First, many bats have been killed by an as yet unknown pathogen associated with a fungal growth around their faces. This fungus has given the disease the name white nose syndrome. First identified in a cave roost near Albany in February 2006 and subsequently in many caves and mines throughout the Northeast, the disease is fatal to about 95% of the bats affected and has killed tens of thousands. Because this disease may be spread by humans, many bat caves are being closed to spelunkers. An excellent summary of what we know about this problem is to be found in a presentation by state DEC bat expert Al Hicks.
Second, a number of bats have been killed by wind turbines. I am one of those who believes that windmills are not, as some friends believe, bird Cuisenarts; the number of bird fatalities is quite small relative to their population. On the other hand, the proportion of bats killed may be significant.
Apparently bats detect the motion of the windmill blades with their internal radar. Approaching the turbine blades, they are killed, not by being hit, but by the vacuum created by the extremely fast blade motion. (Blade tips move at up to 200 miles per hour.) The vacuum causes severe injuries to the bats' respiratory systems - an effect formally called barotrauma. These injuries cause blood to fill the little mammals' lungs, effectively drowning them.
Bat Caves in New York State
We only have two known caves where bats hibernate in western New York so most of our local bats either migrate or overwinter in man-made structures. Cave hibernators have been most subject to white nose syndrome, migrants to wind turbines.
As is so often the case when new problems like these arise, we need to gather data about their overall effect on the population of these flying mammals. In the case of the cave bats, the evidence of major loss seems clear, but it is not even known whether other bats are subject to the disease and whether wind turbine losses are also critical.

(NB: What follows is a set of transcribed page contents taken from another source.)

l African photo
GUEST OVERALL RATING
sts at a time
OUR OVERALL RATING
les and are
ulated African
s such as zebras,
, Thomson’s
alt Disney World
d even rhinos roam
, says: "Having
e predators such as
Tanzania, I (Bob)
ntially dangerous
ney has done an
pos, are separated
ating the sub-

To gather this needed evidence about bat populations, Carl Herzog, biologist for the Department of Environmental Conservation in Albany, initiated a statewide series of surveys this year. And so one night last June as one of the 49 project teams, Chuck Rosenburg, Mike Galas and I slowly drove a designated 20-mile route along roads running south from East Aurora. We had an acoustic receiver on our car roof connected to a computer inside.
To us this was an interesting, even at times exciting, experience. The computer screen glowed with a horizontal line like a heart-monitoring oscilloscope. But in this case the sudden blips registered approaching bats instead of heartbeats. Sometimes we could even hear the ticks the bats emitted for echolocation.
Because I rarely see bats, I was amazed at the number we recorded. Our evidence is still being analyzed in Albany but I suspect that we heard at least one hundred.
This is the first year of this project so the data will serve as a baseline for comparison in subsequent years. Herzog has, however, shared with me some of his observations about this year when about 500 mostly volunteer staff-hours produced over 4000 bat recordings. Two species are of special interest.
The chance, Herzog says, of detecting the cave-dwelling "little brown bats currently increases with distance from Albany. There are few known hibernation caves or mines west of Syracuse, so the farther west the more likely the local summer bats hibernate outside of the state. Pennsylvania, for example, has literally thousands of caves and mines."
"All we can say about big brown bats is that they are still abundant and have not suffered the dramatic decline that other species have. Perhaps their eschewing the damp, underground sites favored by other species is conferring some protective benefit for them. Another possibility is that being more widely scattered is a better survival strategy when faced with a communicable disease."